Retourner face à la Dave Mustage nous fait penser que ce festival est en fait un roller coaster : Ministry après Myrkur c’est une promesse de réveil ! Comme tout au long de la tournée d’AmeriKKKant la scène est flanquée de deux immenses poulets gonflables aux perruques trumpesques affichant une croix gammée barrée sur leurs ventres. Un album est sorti depuis mais globalement Ministry au Motocultor c’est la meme recette qu’il y a deux ans : des montages vidéo complètement barrés de Trump, Bush et Hillary Clinton projetés en fond de scène et Al Jourgensen qui parait seul en scène, les autres membres du groupe étant scéniquement quasi inexistants. Les festivaliers ne répondent pas présent en quantités extraordinaires et la foule est clairsemée dès que l’on s’éloigne un peu du cœur de la fosse. Beaucoup laissent seulement trainer une oreille de loin en finissant une portion de frites ou un croque-monsieur. D’autres dorment dans un coin ou au milieu de l’herbe.

En revanche, la perspective de voir Belphegor sur la Supositor sonne la fin de la pause repas : quelques minutes avant le début de leur set la pente surplombant la scène se remplit. Tout le monde vient se prendre dans les gencives le rouleau compresseur autrichien qui nous délivre un set lourd, brut, puissant dont ils ont la maitrise. Personne n’est épargné dans le cœur du public qui vibre au rythme des riffs et profite de la mise en scène où les membres couverts de corpse paint et de faux sang apparaissent et disparaissent au gré de la fumée et de la lumière. Le set se déroule parfaitement bien et satisfait tous les festivaliers présents.

Ultime changement d’ambiance de la journée : Alestorm prend place sur la Dave Mustage. Enfin pour l’instant c’est un canard géant qui trône seul en scène. Et il y reste seul longtemps puisque le show des pirates de plage britanniques tarde à débuter, la faute à un problème technique. On voit donc les techniciens s’affairer et fourmiller pendant quasiment une heure avant que les membres du groupe n’entrent en scène. Pendant ce temps le public a déjà chanté de manière plus ou moins juste et synchronisée à peu près la totalité du répertoire.
Soyons honnêtes : Alestorm c’est pas mon truc. Je me demandais vraiment ce qu’ils faisaient en tête d’affiche. Mais en voyant le monde tassé sous le chapiteau malgré l’heure et l’attente, en voyant l’ambiance pendant le spectacle, j’ai compris que ce n’était pas un choix anodin. Pour la deuxième fois de la journée le chapiteau devient le lieu d’un joyeux bordel, cette fois face à du pirate metal déluré aux allures de colonie de vacances. Et régulièrement on n’entend plus ce qui vient des baffles tant la foule chante fort les paroles ou les airs. Le public grouille et tressaute dans tous les sens, devient de nouveau un genre de tapis roulant de slammeurs.
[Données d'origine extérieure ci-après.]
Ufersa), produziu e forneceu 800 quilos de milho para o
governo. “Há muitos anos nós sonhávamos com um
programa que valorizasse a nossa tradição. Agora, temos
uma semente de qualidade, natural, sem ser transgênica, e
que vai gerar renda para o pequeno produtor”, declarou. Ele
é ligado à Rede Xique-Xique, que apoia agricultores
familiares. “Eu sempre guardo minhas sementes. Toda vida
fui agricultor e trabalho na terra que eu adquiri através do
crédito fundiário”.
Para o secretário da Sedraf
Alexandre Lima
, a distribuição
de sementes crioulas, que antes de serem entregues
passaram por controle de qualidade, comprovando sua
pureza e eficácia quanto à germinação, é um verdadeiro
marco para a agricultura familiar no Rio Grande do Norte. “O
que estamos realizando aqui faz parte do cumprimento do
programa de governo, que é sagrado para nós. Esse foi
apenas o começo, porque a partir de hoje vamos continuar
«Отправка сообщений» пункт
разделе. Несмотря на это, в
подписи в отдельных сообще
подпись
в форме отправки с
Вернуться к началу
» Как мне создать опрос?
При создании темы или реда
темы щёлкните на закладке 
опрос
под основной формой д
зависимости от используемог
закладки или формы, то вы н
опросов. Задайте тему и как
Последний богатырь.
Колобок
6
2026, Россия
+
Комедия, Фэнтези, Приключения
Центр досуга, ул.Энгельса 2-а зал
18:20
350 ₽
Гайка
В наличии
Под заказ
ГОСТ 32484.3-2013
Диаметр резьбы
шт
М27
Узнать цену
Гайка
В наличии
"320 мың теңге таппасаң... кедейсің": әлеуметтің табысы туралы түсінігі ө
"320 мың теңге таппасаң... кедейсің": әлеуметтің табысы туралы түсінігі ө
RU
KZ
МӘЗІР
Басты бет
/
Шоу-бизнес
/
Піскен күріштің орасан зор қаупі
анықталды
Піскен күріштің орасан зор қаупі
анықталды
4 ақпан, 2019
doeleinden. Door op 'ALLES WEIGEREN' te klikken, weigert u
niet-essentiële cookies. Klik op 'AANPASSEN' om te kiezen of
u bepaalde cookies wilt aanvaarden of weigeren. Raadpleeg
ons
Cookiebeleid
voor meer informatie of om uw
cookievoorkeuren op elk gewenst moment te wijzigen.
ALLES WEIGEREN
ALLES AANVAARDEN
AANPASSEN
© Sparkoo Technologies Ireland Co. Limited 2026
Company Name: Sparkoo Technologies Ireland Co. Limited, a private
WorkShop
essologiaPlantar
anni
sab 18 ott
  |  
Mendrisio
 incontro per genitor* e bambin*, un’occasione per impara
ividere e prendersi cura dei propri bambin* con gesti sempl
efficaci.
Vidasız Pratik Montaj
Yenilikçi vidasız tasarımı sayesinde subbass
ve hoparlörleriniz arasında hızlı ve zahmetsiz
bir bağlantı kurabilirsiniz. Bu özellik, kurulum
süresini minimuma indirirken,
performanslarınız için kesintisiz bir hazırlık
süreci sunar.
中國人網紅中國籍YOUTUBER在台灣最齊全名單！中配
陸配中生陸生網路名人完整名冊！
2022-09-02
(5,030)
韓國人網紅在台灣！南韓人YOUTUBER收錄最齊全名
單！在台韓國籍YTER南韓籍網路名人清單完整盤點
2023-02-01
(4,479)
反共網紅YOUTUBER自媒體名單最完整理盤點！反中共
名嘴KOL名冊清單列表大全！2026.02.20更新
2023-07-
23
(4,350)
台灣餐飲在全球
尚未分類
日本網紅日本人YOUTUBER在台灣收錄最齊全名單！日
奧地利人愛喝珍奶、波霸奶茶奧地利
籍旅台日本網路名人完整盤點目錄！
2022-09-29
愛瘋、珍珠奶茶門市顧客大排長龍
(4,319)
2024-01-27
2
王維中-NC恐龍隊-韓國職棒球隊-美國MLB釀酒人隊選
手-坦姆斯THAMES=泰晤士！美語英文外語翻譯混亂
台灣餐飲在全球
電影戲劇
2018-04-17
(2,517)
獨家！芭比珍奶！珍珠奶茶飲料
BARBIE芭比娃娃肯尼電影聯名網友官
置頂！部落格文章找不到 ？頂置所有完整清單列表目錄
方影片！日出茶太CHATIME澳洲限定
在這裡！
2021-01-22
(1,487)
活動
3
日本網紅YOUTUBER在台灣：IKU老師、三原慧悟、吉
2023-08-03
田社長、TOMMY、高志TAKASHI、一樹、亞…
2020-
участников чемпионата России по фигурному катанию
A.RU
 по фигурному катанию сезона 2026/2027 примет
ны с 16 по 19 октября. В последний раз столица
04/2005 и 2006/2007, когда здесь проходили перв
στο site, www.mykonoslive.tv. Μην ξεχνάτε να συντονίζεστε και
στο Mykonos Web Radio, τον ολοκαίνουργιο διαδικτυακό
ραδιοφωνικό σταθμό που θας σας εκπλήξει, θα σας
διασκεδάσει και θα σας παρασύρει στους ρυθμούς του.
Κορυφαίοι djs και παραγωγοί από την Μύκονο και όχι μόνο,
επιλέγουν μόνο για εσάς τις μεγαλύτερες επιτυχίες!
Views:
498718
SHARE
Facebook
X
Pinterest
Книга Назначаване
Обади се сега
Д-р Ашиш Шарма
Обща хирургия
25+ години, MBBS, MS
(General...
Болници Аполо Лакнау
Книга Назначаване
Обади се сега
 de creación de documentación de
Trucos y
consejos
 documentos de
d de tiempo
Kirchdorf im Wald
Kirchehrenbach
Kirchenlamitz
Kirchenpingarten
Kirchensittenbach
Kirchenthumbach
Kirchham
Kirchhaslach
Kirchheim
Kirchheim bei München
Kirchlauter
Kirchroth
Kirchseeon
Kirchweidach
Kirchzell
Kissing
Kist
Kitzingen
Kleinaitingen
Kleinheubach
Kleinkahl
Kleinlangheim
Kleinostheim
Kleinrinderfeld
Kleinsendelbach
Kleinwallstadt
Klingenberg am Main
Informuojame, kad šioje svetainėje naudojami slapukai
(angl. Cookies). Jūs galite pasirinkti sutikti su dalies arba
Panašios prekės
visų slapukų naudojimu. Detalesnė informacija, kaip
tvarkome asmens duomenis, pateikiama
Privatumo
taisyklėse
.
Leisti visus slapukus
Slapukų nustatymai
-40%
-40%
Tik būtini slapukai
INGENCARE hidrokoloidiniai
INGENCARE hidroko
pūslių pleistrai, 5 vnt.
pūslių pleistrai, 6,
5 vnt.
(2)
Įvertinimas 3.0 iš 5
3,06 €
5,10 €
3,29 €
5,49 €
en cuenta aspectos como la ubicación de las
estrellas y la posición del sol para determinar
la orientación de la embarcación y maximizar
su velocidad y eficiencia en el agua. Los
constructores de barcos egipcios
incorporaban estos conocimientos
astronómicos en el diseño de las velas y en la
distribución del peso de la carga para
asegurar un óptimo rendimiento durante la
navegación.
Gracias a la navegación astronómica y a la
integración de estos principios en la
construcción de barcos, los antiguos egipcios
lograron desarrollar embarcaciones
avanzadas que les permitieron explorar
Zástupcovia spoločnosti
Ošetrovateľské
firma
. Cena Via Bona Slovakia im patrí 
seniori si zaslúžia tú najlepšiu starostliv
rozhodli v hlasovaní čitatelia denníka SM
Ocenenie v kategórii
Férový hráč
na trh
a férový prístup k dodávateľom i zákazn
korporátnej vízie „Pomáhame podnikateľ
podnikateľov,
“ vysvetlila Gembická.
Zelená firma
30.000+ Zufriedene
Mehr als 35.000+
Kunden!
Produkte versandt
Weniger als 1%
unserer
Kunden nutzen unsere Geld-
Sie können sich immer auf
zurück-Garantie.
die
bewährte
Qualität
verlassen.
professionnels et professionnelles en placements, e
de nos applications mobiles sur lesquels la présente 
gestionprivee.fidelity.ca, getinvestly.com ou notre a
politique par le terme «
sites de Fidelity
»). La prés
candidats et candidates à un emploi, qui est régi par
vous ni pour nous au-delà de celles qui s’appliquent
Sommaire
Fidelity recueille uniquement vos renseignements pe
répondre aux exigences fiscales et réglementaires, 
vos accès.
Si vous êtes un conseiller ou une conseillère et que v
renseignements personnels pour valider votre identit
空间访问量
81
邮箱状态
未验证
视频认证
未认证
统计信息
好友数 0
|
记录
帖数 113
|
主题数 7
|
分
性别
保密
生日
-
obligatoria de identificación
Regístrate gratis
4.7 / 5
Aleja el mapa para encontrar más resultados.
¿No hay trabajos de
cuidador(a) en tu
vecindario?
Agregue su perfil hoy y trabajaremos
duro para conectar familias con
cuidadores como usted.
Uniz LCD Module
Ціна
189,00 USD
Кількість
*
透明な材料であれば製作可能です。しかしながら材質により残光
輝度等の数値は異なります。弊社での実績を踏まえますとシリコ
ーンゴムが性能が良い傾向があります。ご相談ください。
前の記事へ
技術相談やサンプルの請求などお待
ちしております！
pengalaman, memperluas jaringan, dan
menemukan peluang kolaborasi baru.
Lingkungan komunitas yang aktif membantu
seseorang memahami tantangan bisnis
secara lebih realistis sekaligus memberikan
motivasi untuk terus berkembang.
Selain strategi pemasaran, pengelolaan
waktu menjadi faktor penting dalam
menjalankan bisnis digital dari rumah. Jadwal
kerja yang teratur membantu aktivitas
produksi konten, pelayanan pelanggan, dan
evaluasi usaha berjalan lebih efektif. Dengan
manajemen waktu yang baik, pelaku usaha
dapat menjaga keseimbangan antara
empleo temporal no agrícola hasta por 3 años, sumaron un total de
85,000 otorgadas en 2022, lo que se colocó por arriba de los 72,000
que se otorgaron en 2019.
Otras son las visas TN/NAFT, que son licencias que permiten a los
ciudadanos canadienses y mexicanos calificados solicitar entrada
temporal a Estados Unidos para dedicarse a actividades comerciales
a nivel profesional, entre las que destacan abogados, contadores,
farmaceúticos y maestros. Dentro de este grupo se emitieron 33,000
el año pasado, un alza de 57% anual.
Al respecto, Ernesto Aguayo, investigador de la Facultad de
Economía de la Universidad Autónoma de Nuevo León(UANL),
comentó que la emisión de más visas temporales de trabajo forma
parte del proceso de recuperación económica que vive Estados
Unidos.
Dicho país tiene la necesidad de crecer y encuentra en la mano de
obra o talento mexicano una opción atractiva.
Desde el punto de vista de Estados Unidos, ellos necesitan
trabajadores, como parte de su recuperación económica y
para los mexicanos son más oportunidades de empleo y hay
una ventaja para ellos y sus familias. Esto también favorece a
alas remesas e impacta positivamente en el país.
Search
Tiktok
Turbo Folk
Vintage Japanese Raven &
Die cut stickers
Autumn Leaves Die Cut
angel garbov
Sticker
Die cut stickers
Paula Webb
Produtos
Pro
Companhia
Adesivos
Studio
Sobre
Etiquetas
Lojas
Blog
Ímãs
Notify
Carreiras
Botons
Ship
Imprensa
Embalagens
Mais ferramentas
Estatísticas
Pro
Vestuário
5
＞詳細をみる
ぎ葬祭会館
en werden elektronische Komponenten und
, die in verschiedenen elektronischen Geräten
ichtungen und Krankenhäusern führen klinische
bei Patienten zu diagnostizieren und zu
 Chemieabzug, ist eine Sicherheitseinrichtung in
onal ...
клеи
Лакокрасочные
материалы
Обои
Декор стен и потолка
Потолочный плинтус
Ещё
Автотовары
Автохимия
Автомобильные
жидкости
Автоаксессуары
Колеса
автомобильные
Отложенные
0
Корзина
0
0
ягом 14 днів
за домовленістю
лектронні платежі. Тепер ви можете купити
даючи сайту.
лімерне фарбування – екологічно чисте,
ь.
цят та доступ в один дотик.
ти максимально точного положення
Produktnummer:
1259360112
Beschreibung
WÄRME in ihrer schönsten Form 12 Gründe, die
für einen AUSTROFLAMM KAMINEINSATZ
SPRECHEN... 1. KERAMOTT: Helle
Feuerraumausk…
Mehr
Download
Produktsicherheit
Cette première journée de festival m’a laissé comme beaucoup d’autres épuisé mais content. La programmation très complète m’a fait un peu courir partout et du coup j’ai loupé une partie de l’ambiance globale mais je compte bien me rattraper le lendemain ! D’ici là, il faut se remettre. Beaucoup de festivaliers vont tenter de dormir ce soir, peu d’entre eux y arriveront vraiment. Après tout le camping d’un festival on sait ce que c’est : un bazar improbable où tout arrive sauf du sommeil de qualité.